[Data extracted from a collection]
'''

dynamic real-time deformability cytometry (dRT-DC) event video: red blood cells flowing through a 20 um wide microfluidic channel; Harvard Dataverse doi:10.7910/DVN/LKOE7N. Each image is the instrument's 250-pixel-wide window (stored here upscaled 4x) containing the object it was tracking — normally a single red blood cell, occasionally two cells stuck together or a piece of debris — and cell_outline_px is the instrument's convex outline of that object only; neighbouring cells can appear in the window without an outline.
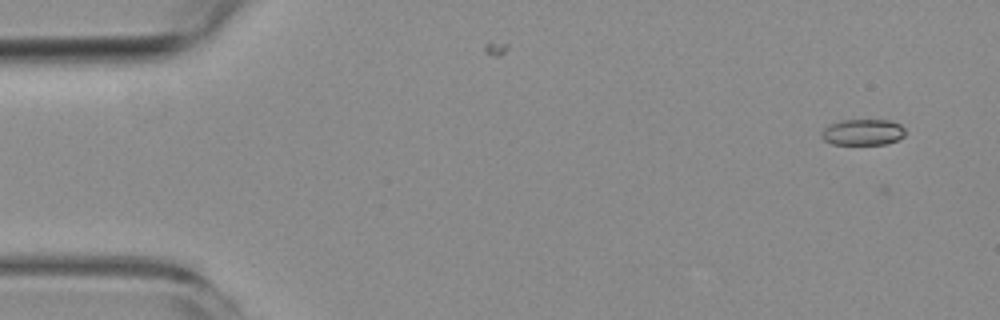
{"species": "common noctule bat (a hibernating species)", "species_latin": "Nyctalus noctula", "temperature_condition": "room temperature", "stored_images_in_passage": 6, "camera_frame_rate_fps": 3000, "um_per_image_px": 0.085, "animal": {"sex": "female", "body_mass_g": 19.3, "forearm_length_mm": 54.1}, "frame": {"image": 1, "passage_image": 2, "time_ms": 1.333, "image_size_px": [1000, 320], "cell_outline_px": [[904, 136], [888, 144], [832, 144], [824, 140], [820, 136], [820, 132], [828, 124], [840, 120], [888, 120], [900, 124], [904, 128]], "centroid_in_image_um": [73.3, 11.23], "position_along_channel_um": 11.7, "area_um2": 12.83}}
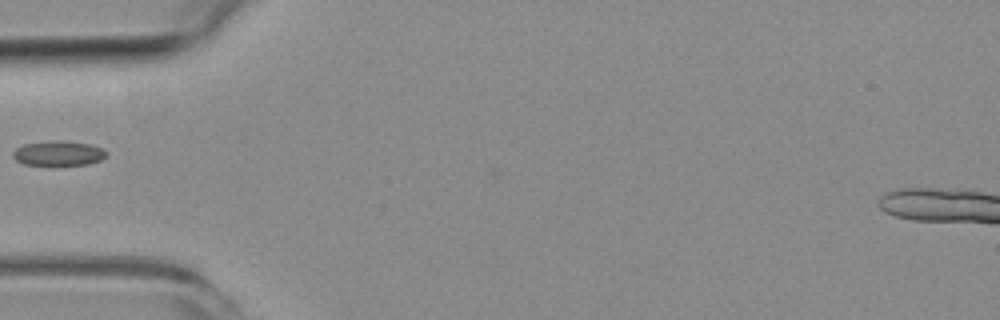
{"frame": {"image": 2, "passage_image": 6, "time_ms": 6.333, "image_size_px": [1000, 320], "cell_outline_px": [[104, 156], [100, 160], [88, 164], [52, 168], [24, 164], [16, 160], [12, 156], [12, 152], [16, 148], [24, 144], [56, 140], [64, 140], [92, 144], [100, 148], [104, 152]], "centroid_in_image_um": [4.9, 13.07], "position_along_channel_um": 80.1, "area_um2": 14.1}}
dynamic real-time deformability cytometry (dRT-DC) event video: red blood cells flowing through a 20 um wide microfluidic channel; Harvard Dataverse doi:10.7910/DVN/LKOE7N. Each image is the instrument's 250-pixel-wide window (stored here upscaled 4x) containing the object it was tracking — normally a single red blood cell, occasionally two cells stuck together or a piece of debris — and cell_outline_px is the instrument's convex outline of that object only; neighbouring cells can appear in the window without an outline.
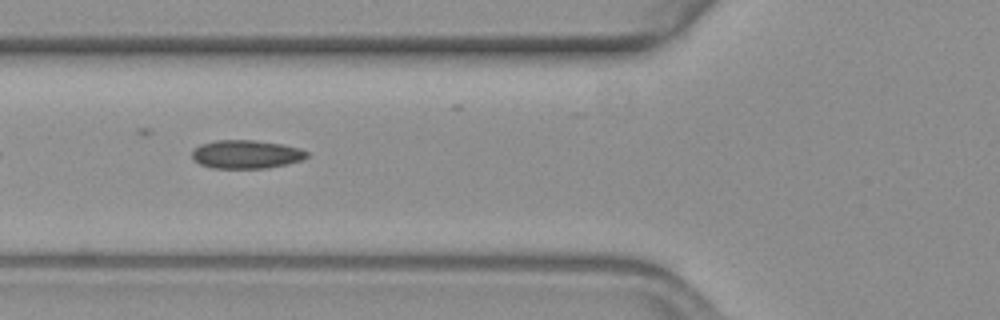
{"species": "common noctule bat (a hibernating species)", "species_latin": "Nyctalus noctula", "temperature_condition": "warm", "stored_images_in_passage": 19, "camera_frame_rate_fps": 3000, "um_per_image_px": 0.085, "animal": {"sex": "female", "body_mass_g": 19.3, "forearm_length_mm": 54.1}, "frame": {"image": 1, "passage_image": 6, "time_ms": 1.667, "image_size_px": [1000, 320], "cell_outline_px": [[308, 156], [300, 160], [288, 164], [268, 168], [212, 168], [200, 164], [192, 160], [192, 152], [200, 144], [216, 140], [256, 140], [284, 144], [300, 148], [308, 152]], "centroid_in_image_um": [20.93, 13.11], "position_along_channel_um": 104.9, "area_um2": 19.19}}
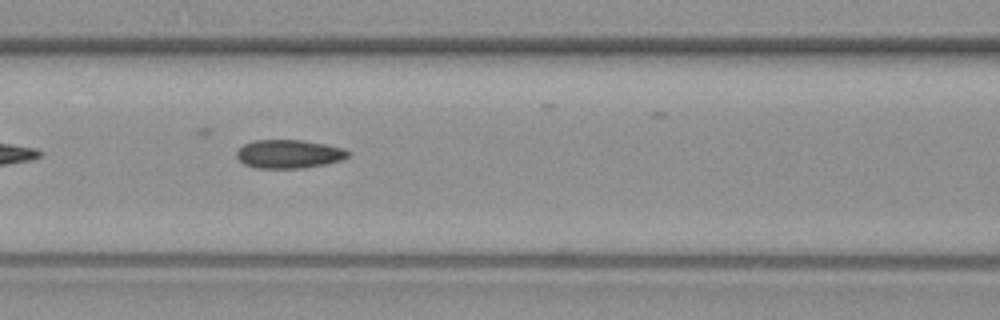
{"frame": {"image": 2, "passage_image": 9, "time_ms": 2.667, "image_size_px": [1000, 320], "cell_outline_px": [[352, 152], [344, 160], [304, 168], [256, 168], [244, 164], [236, 156], [236, 152], [244, 144], [256, 140], [304, 140], [344, 148]], "centroid_in_image_um": [24.59, 13.09], "position_along_channel_um": 142.0, "area_um2": 18.61}}
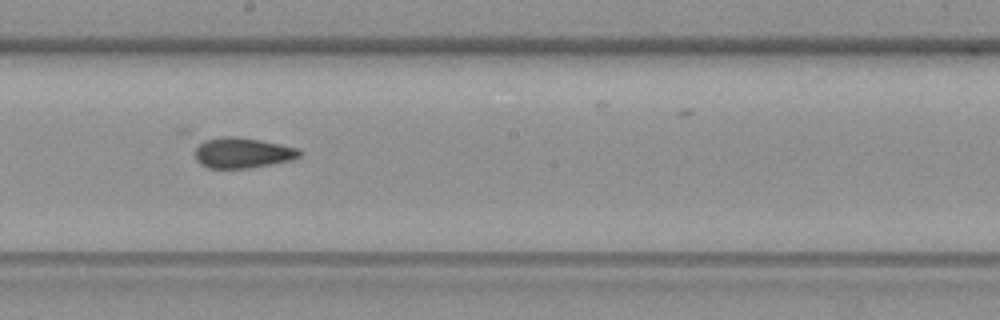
{"frame": {"image": 3, "passage_image": 16, "time_ms": 5.0, "image_size_px": [1000, 320], "cell_outline_px": [[304, 152], [300, 156], [292, 160], [248, 168], [208, 168], [200, 164], [196, 160], [196, 148], [204, 140], [224, 136], [236, 136], [260, 140], [300, 148]], "centroid_in_image_um": [20.65, 12.99], "position_along_channel_um": 227.6, "area_um2": 18.61}}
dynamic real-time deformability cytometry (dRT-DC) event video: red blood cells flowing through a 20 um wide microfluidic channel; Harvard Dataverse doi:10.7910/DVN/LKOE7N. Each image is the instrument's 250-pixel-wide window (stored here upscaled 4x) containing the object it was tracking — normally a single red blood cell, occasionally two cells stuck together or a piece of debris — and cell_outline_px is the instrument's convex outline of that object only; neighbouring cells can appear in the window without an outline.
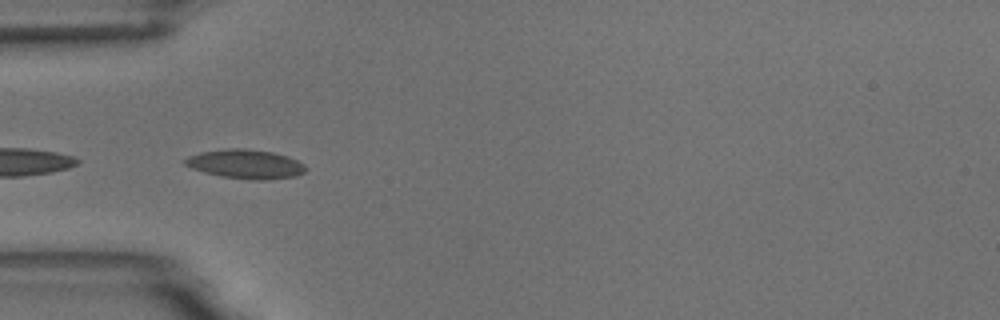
{"species": "common noctule bat (a hibernating species)", "species_latin": "Nyctalus noctula", "temperature_condition": "room temperature", "stored_images_in_passage": 5, "camera_frame_rate_fps": 3000, "um_per_image_px": 0.085, "animal": {"sex": "male", "body_mass_g": 18.8}, "frame": {"image": 1, "passage_image": 4, "time_ms": 4.333, "image_size_px": [1000, 320], "cell_outline_px": [[308, 168], [304, 172], [296, 176], [268, 180], [252, 180], [220, 176], [204, 172], [192, 168], [184, 164], [184, 160], [188, 156], [200, 152], [228, 148], [244, 148], [272, 152], [288, 156], [304, 164]], "centroid_in_image_um": [20.89, 13.95], "position_along_channel_um": 64.1, "area_um2": 20.58}}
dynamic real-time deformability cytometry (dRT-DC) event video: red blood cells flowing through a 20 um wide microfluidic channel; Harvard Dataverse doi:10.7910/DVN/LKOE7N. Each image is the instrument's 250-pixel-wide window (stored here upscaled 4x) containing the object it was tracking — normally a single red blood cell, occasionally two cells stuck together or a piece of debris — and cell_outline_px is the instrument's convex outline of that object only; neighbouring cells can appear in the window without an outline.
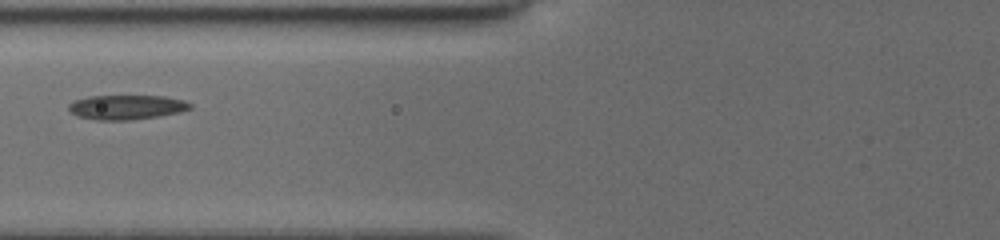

'''

Give the material again exactly as it is, but keep the pictures out.

dynamic real-time deformability cytometry (dRT-DC) event video: red blood cells flowing through a 20 um wide microfluidic channel; Harvard Dataverse doi:10.7910/DVN/LKOE7N. Each image is the instrument's 250-pixel-wide window (stored here upscaled 4x) containing the object it was tracking — normally a single red blood cell, occasionally two cells stuck together or a piece of debris — and cell_outline_px is the instrument's convex outline of that object only; neighbouring cells can appear in the window without an outline.
{"species": "common noctule bat (a hibernating species)", "species_latin": "Nyctalus noctula", "temperature_condition": "room temperature", "stored_images_in_passage": 6, "camera_frame_rate_fps": 3000, "um_per_image_px": 0.085, "animal": {"sex": "female", "body_mass_g": 19.3, "forearm_length_mm": 54.1}, "frame": {"image": 1, "passage_image": 2, "time_ms": 1.333, "image_size_px": [1000, 320], "cell_outline_px": [[904, 136], [888, 144], [832, 144], [824, 140], [820, 136], [820, 132], [828, 124], [840, 120], [888, 120], [900, 124], [904, 128]], "centroid_in_image_um": [73.3, 11.23], "position_along_channel_um": 11.7, "area_um2": 12.83}}
{"frame": {"image": 2, "passage_image": 6, "time_ms": 6.333, "image_size_px": [1000, 320], "cell_outline_px": [[104, 156], [100, 160], [88, 164], [52, 168], [24, 164], [16, 160], [12, 156], [12, 152], [16, 148], [24, 144], [56, 140], [64, 140], [92, 144], [100, 148], [104, 152]], "centroid_in_image_um": [4.9, 13.07], "position_along_channel_um": 80.1, "area_um2": 14.1}}
dynamic real-time deformability cytometry (dRT-DC) event video: red blood cells flowing through a 20 um wide microfluidic channel; Harvard Dataverse doi:10.7910/DVN/LKOE7N. Each image is the instrument's 250-pixel-wide window (stored here upscaled 4x) containing the object it was tracking — normally a single red blood cell, occasionally two cells stuck together or a piece of debris — and cell_outline_px is the instrument's convex outline of that object only; neighbouring cells can appear in the window without an outline.
{"species": "common noctule bat (a hibernating species)", "species_latin": "Nyctalus noctula", "temperature_condition": "warm", "stored_images_in_passage": 19, "camera_frame_rate_fps": 3000, "um_per_image_px": 0.085, "animal": {"sex": "female", "body_mass_g": 19.3, "forearm_length_mm": 54.1}, "frame": {"image": 1, "passage_image": 6, "time_ms": 1.667, "image_size_px": [1000, 320], "cell_outline_px": [[308, 156], [300, 160], [288, 164], [268, 168], [212, 168], [200, 164], [192, 160], [192, 152], [200, 144], [216, 140], [256, 140], [284, 144], [300, 148], [308, 152]], "centroid_in_image_um": [20.93, 13.11], "position_along_channel_um": 104.9, "area_um2": 19.19}}
{"frame": {"image": 2, "passage_image": 9, "time_ms": 2.667, "image_size_px": [1000, 320], "cell_outline_px": [[352, 152], [344, 160], [304, 168], [256, 168], [244, 164], [236, 156], [236, 152], [244, 144], [256, 140], [304, 140], [344, 148]], "centroid_in_image_um": [24.59, 13.09], "position_along_channel_um": 142.0, "area_um2": 18.61}}
{"frame": {"image": 3, "passage_image": 16, "time_ms": 5.0, "image_size_px": [1000, 320], "cell_outline_px": [[304, 152], [300, 156], [292, 160], [248, 168], [208, 168], [200, 164], [196, 160], [196, 148], [204, 140], [224, 136], [236, 136], [260, 140], [300, 148]], "centroid_in_image_um": [20.65, 12.99], "position_along_channel_um": 227.6, "area_um2": 18.61}}
dynamic real-time deformability cytometry (dRT-DC) event video: red blood cells flowing through a 20 um wide microfluidic channel; Harvard Dataverse doi:10.7910/DVN/LKOE7N. Each image is the instrument's 250-pixel-wide window (stored here upscaled 4x) containing the object it was tracking — normally a single red blood cell, occasionally two cells stuck together or a piece of debris — and cell_outline_px is the instrument's convex outline of that object only; neighbouring cells can appear in the window without an outline.
{"species": "common noctule bat (a hibernating species)", "species_latin": "Nyctalus noctula", "temperature_condition": "room temperature", "stored_images_in_passage": 5, "camera_frame_rate_fps": 3000, "um_per_image_px": 0.085, "animal": {"sex": "male", "body_mass_g": 18.8}, "frame": {"image": 1, "passage_image": 4, "time_ms": 4.333, "image_size_px": [1000, 320], "cell_outline_px": [[308, 168], [304, 172], [296, 176], [268, 180], [252, 180], [220, 176], [204, 172], [192, 168], [184, 164], [184, 160], [188, 156], [200, 152], [228, 148], [244, 148], [272, 152], [288, 156], [304, 164]], "centroid_in_image_um": [20.89, 13.95], "position_along_channel_um": 64.1, "area_um2": 20.58}}
dynamic real-time deformability cytometry (dRT-DC) event video: red blood cells flowing through a 20 um wide microfluidic channel; Harvard Dataverse doi:10.7910/DVN/LKOE7N. Each image is the instrument's 250-pixel-wide window (stored here upscaled 4x) containing the object it was tracking — normally a single red blood cell, occasionally two cells stuck together or a piece of debris — and cell_outline_px is the instrument's convex outline of that object only; neighbouring cells can appear in the window without an outline.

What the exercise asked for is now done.